Use reputation research to find out what real users, as well as experts, think about a website. Look for reviews, references, recommendations by experts, news articles, and other credible information created/written by individuals about the website. Stores frequently have user ratings, which can help you understand a store’s reputation based on the reports of people who actually shop there.
We consider a large number of positive user reviews as evidence of positive reputation. Many other kinds of websites have reputations as well. For example, you might find that a newspaper (with an associated website) has won journalistic awards. Prestigious awards, such as the Pulitzer Prize award, or a history of high quality original reporting are strong evidence of positive reputation. When a high level of authoritativeness or expertise is needed, the reputation of a website should be judged on what expert opinions have to say.

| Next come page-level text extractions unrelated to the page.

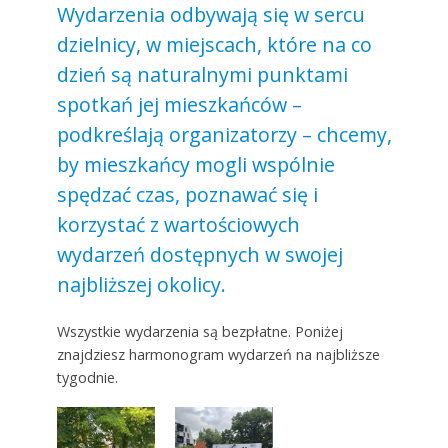
Wydarzenia odbywają się w sercu
dzielnicy, w miejscach, które na co
dzień są naturalnymi punktami
spotkań jej mieszkańców –
podkreślają organizatorzy – chcemy,
by mieszkańcy mogli wspólnie
spędzać czas, poznawać się i
korzystać z wartościowych
wydarzeń dostępnych w swojej
najbliższej okolicy.
Wszystkie wydarzenia są bezpłatne. Poniżej
znajdziesz harmonogram wydarzeń na najbliższe
tygodnie.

Recommendations from expert sources, such as professional societies, are strong evidence of very positive reputation. Reputation research is necessary for all websites you encounter. Do not just assume websites you personally use have a good reputation. Please do research! You might be surprised at what you find.
Sources of Reputation Information
Look for information written by a person, not statistics or other machine-compiled information. News articles, Wikipedia articles, blog posts, magazine articles, forum discussions, and ratings from independent organizations can all be sources of reputation information. Look for independent, credible sources of information. Sometimes, you will find information about a website that is not related to its reputation. For example, pages like Alexa have information about Internet traffic to the website, but do not provide evidence of positive or negative reputation. You can ignore this information since it’s not helpful for Page Quality rating.

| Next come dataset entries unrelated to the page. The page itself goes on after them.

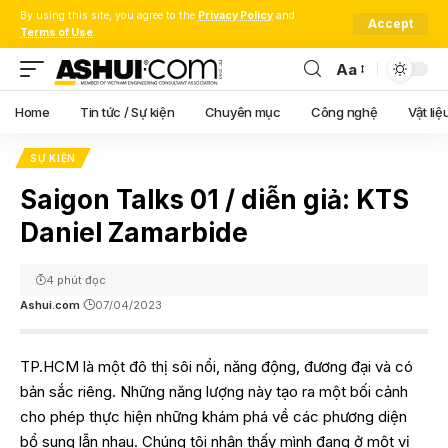
By using this site, you agree to the
Privacy Policy
and
Accept
Terms of Use
.
Aa
Font
Resizer
Home
Tin tức / Sự kiện
Chuyên mục
Công nghệ
Vật liệ
SỰ KIỆN
Saigon Talks 01 / diễn giả: KTS
Daniel Zamarbide
4 phút đọc
Ashui.com
07/04/2023
TP.HCM là một đô thị sôi nổi, năng động, đương đại và có
bản sắc riêng. Những năng lượng này tạo ra một bối cảnh
cho phép thực hiện những khám phá về các phương diện
bổ sung lẫn nhau. Chúng tôi nhận thấy mình đang ở một vị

Customer Reviews of Stores/Businesses
Customer reviews can be helpful for assessing the reputation of a store or business. However, you should interpret these reviews with care, particularly if there are only a few. Be skeptical of both positive and negative user reviews. Anyone can write them, including the creator of the website or someone the store or business hires for this purpose. See here for a New York Times article on fake reviews and here for a Guardian article on fake reviews. When interpreting customer reviews, try to find as many as possible.
Any store or website can get a few negative reviews. This is completely normal and expected. Large stores and companies have thousands of reviews and most receive some negative ones. It is also important to read the reviews because the content of the reviews matter, not just the number. Credible, convincing reports of fraud and financial wrongdoing is evidence of extremely negative reputation. A single encounter with a rude clerk or the delayed receipt of a single package should not be considered negative reputation information. Please use your judgment.